[Dataset items]
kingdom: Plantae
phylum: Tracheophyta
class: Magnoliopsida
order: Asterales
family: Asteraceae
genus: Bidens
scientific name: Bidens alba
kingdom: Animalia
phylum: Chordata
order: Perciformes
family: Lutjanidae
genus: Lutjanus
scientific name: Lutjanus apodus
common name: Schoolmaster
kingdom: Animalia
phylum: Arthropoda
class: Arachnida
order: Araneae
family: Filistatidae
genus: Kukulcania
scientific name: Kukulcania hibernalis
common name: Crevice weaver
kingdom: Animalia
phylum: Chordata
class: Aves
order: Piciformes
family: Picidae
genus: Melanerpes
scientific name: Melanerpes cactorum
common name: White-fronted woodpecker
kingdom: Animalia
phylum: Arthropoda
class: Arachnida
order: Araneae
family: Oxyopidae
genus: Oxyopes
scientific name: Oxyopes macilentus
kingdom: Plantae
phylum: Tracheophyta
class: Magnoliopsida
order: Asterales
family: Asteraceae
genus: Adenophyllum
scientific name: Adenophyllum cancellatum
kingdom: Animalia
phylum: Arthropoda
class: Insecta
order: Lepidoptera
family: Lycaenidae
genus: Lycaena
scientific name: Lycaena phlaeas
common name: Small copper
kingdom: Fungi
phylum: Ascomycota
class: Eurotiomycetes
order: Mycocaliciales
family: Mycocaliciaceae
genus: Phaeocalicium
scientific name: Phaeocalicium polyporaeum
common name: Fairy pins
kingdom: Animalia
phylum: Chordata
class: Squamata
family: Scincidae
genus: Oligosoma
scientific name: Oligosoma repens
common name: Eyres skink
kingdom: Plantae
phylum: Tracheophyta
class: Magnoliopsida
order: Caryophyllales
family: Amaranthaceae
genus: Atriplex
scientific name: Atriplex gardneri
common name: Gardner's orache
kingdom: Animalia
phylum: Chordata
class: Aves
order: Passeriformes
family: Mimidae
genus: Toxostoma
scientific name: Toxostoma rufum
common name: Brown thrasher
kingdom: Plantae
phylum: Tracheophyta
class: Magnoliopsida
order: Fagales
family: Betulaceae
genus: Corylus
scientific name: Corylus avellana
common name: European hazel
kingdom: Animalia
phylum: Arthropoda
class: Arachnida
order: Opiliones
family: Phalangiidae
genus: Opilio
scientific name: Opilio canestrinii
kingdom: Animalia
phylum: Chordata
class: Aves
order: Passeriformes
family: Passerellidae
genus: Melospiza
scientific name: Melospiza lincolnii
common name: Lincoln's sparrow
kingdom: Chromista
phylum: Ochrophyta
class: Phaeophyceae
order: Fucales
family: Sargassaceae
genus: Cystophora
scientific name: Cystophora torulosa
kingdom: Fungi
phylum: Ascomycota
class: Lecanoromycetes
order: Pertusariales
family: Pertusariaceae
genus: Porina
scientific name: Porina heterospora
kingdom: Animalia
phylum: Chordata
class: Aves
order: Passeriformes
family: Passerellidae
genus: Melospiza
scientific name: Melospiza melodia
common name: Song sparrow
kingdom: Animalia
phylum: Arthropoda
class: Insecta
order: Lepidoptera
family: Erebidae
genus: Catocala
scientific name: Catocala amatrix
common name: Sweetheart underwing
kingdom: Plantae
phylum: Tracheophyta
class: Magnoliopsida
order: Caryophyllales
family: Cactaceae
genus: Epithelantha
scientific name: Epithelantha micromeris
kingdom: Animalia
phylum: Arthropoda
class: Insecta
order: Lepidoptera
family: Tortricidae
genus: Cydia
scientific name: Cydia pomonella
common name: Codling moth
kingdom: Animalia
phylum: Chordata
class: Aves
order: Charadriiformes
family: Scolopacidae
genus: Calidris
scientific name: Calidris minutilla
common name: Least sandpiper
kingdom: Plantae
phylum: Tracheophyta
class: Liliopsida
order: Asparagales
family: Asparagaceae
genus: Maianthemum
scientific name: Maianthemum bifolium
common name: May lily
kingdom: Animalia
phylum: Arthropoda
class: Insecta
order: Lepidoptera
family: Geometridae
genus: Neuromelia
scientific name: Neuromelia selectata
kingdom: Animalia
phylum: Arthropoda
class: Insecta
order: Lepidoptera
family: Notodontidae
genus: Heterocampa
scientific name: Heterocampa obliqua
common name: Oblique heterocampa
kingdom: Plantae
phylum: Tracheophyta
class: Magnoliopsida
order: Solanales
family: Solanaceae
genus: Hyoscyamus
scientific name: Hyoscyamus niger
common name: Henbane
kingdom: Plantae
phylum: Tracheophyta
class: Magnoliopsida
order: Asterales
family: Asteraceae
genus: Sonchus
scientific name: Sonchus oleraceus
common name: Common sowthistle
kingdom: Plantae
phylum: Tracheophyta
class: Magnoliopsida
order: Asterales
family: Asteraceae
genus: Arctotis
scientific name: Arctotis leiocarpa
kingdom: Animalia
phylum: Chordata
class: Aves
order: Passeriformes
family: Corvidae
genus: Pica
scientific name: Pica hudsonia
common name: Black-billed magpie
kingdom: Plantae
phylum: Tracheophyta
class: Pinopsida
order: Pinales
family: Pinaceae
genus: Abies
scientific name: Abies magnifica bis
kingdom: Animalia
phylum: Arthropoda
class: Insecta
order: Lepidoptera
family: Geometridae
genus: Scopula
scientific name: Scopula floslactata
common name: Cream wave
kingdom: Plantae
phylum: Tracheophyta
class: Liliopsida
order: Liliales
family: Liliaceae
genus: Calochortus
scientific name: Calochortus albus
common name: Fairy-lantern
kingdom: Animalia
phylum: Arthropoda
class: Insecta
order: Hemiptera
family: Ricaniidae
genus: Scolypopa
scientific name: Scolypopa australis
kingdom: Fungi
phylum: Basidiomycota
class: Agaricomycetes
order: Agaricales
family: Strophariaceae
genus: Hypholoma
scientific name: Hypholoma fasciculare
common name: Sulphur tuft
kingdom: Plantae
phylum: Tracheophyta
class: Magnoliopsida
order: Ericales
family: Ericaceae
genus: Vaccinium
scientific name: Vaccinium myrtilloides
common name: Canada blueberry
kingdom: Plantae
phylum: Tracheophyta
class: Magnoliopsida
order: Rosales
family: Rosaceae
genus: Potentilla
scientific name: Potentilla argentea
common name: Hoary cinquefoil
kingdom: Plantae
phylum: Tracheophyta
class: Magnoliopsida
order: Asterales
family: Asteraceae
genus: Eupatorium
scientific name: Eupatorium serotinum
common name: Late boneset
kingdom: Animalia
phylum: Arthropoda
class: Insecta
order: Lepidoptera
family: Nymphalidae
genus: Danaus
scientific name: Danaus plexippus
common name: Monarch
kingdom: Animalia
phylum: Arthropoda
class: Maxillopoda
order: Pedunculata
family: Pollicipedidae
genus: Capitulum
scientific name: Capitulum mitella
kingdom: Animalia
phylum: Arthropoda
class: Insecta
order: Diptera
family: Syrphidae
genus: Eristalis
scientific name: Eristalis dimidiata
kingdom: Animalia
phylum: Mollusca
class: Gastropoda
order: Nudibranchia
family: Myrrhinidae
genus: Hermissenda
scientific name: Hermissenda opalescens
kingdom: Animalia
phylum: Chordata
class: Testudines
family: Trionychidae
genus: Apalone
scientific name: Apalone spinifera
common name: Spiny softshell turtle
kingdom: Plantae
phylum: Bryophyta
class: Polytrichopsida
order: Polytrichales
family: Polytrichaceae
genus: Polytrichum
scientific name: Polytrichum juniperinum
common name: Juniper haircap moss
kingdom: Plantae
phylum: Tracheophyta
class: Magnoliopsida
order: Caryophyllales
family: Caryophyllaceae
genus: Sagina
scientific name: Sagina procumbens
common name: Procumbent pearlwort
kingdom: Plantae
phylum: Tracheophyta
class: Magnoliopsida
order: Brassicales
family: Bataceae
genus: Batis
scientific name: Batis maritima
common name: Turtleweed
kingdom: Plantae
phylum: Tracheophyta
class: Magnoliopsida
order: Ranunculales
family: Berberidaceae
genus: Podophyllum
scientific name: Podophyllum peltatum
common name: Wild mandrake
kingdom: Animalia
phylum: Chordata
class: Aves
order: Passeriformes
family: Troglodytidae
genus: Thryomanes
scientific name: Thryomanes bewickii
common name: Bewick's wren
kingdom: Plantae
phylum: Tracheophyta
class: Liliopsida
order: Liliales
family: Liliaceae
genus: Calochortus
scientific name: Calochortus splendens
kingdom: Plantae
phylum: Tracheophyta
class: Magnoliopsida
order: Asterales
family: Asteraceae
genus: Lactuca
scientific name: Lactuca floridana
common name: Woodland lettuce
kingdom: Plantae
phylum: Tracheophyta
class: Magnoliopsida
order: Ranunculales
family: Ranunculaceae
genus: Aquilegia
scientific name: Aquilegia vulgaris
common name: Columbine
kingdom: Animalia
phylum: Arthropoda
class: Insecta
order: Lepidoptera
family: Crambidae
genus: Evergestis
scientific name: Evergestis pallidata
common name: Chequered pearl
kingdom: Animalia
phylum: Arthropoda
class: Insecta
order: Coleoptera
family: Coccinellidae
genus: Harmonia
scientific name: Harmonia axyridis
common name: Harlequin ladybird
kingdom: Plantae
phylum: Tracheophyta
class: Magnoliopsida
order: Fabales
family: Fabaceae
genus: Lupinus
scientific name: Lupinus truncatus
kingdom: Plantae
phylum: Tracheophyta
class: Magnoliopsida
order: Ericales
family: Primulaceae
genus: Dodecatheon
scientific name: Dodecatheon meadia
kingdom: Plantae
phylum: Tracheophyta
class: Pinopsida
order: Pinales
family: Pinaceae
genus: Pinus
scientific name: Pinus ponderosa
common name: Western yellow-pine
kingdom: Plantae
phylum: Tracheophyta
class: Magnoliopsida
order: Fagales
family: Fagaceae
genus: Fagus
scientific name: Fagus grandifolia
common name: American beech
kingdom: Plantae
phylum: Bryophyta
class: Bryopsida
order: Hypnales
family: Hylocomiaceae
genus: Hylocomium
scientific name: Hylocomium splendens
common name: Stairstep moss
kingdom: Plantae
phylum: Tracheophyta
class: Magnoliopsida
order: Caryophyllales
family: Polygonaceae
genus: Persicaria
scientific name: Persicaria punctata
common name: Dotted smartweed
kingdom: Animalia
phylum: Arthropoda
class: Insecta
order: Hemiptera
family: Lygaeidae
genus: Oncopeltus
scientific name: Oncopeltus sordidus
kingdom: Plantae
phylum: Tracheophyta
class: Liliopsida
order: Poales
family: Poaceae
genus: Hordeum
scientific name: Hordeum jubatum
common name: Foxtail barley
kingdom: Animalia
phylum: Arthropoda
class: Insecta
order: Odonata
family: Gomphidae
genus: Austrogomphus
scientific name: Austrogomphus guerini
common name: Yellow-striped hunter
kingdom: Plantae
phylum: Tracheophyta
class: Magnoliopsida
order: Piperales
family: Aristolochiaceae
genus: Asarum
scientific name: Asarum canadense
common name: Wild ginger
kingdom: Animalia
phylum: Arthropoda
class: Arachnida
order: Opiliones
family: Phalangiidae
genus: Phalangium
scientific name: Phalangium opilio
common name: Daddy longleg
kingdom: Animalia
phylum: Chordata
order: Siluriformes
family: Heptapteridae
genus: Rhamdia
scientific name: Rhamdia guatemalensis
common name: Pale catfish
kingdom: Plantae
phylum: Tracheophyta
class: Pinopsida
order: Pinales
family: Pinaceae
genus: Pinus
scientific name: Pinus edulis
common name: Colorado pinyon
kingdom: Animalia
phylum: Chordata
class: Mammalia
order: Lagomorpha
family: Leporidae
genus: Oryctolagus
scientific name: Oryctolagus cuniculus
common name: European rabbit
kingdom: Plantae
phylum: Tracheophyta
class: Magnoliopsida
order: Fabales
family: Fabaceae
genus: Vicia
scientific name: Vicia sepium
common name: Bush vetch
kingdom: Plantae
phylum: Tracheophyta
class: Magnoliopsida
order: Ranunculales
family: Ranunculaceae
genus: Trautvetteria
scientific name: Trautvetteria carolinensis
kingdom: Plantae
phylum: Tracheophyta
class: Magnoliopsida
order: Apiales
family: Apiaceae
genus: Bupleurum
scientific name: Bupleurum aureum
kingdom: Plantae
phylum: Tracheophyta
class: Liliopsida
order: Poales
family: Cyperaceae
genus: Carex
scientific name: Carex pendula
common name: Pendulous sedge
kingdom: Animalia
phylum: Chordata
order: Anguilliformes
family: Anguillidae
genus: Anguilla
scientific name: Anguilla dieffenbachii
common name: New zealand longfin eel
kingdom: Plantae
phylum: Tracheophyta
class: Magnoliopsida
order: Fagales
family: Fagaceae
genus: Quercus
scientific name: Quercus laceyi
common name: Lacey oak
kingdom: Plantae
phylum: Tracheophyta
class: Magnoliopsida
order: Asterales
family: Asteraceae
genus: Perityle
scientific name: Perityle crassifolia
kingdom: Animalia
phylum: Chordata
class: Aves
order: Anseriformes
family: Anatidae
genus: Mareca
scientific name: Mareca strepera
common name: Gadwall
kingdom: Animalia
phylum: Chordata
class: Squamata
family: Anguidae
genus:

TASK PROMPT =>
Print again, unchanged, the lines of the listing between the line containing "family: Sargassaceae" and the line containing "family: Tortricidae", inclusive.

TASK ANSWER =>
family: Sargassaceae
genus: Cystophora
scientific name: Cystophora torulosa
kingdom: Fungi
phylum: Ascomycota
class: Lecanoromycetes
order: Pertusariales
family: Pertusariaceae
genus: Porina
scientific name: Porina heterospora
kingdom: Animalia
phylum: Chordata
class: Aves
order: Passeriformes
family: Passerellidae
genus: Melospiza
scientific name: Melospiza melodia
common name: Song sparrow
kingdom: Animalia
phylum: Arthropoda
class: Insecta
order: Lepidoptera
family: Erebidae
genus: Catocala
scientific name: Catocala amatrix
common name: Sweetheart underwing
kingdom: Plantae
phylum: Tracheophyta
class: Magnoliopsida
order: Caryophyllales
family: Cactaceae
genus: Epithelantha
scientific name: Epithelantha micromeris
kingdom: Animalia
phylum: Arthropoda
class: Insecta
order: Lepidoptera
family: Tortricidae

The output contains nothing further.